If you're ready for refreshments
- You'll find plenty of options around Paternoster Square and St Paul's Cathedral, as well as around Cheapside and One New Change. From 10 June - 21 July 2024, there's also a daily Summer Market in Paternoster Square with international street food stalls.
A few more literary locations nearby:
- Cheapside - Cheapside has been a key shopping street in the City of London for many hundreds of years and is mentioned in multiple novels. Head down Cheapside to St Mary-le-Bow church to see the Bow Bells church, made famous in the story of Dick Whittington - a famous pantomime, based on a real life Lord Mayor in 1400's Richard Whittington. On the way, stop off at Bread Street to see the blue plaque highlighting where poet & statesman John Milton was born.

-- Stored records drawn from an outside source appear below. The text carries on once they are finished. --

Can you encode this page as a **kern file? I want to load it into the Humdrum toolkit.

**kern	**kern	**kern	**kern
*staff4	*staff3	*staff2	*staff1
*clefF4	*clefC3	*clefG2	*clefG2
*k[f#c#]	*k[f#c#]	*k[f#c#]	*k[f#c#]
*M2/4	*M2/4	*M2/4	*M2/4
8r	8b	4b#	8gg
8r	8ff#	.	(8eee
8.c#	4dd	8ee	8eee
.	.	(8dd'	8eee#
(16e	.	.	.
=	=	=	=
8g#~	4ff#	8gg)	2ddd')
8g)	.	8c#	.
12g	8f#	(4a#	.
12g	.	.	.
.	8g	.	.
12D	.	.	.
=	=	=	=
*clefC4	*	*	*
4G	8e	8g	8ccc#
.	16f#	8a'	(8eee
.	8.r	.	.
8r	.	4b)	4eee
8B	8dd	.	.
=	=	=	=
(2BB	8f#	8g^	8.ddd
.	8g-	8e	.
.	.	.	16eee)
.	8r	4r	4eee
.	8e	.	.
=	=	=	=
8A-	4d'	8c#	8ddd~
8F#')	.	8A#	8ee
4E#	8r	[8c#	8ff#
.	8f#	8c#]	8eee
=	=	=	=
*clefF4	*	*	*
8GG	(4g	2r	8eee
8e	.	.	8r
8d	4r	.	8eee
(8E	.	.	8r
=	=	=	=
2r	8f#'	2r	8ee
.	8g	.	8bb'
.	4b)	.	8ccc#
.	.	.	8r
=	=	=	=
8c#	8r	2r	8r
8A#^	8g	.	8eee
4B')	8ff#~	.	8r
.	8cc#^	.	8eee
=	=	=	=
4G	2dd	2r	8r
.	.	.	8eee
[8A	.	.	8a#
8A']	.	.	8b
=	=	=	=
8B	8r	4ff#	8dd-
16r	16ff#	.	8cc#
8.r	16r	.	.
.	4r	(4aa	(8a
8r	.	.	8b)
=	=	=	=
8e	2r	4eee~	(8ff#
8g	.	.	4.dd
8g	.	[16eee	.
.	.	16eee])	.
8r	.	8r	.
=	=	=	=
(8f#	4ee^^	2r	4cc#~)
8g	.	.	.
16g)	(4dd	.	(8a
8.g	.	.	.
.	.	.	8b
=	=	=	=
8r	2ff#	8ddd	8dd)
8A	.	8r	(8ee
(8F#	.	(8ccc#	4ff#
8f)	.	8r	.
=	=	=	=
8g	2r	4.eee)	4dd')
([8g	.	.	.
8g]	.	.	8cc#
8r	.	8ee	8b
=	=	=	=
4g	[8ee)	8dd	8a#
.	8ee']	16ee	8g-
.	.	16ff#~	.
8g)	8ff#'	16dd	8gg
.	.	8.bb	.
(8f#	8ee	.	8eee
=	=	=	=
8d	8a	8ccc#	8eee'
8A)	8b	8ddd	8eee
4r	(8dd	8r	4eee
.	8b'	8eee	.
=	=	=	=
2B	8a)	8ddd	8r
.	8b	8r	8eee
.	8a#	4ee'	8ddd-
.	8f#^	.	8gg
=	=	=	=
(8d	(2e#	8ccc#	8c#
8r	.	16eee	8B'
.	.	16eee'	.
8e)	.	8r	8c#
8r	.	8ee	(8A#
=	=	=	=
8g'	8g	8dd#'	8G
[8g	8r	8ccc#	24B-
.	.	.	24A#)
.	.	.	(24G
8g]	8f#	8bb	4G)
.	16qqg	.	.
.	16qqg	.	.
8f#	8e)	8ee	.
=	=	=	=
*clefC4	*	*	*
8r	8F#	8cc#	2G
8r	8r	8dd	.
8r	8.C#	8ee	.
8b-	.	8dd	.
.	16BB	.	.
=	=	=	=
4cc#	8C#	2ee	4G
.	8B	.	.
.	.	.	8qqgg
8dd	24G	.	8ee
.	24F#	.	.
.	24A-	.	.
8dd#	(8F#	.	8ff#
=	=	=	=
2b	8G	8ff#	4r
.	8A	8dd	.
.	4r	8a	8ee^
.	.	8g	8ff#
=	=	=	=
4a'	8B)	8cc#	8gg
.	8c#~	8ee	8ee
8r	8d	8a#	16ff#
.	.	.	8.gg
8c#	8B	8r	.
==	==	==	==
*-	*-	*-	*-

- Guildhall - Head over to Guildhall which has also featured in several novels. Guildhall Great Hall is the setting for the trial for breach of promise in Charles Dickens' Pickwick Papers. There's also statues of Samuel Pepys (famous for his diaries of London in 1600's), and William Shakespeare on the outside walls of Guildhall Art Gallery. And a statue of Dick Whittington with his cat!
To discover more about Shakespeare:
- Head to Guildhall Library to see a free exhibition Folio 400: Shakespeare in Print (runs until 29 August, check opening times/days).
- Nearby, on the corner of Love Lane, in the garden of St Mary Aldermanbury, look out for a bust of Shakespeare. This is a memorial to the First Folio, a collection of Shakespeare's plays, and the two men who put it together after Shakespeare's death (Henry Condell and John Heminge).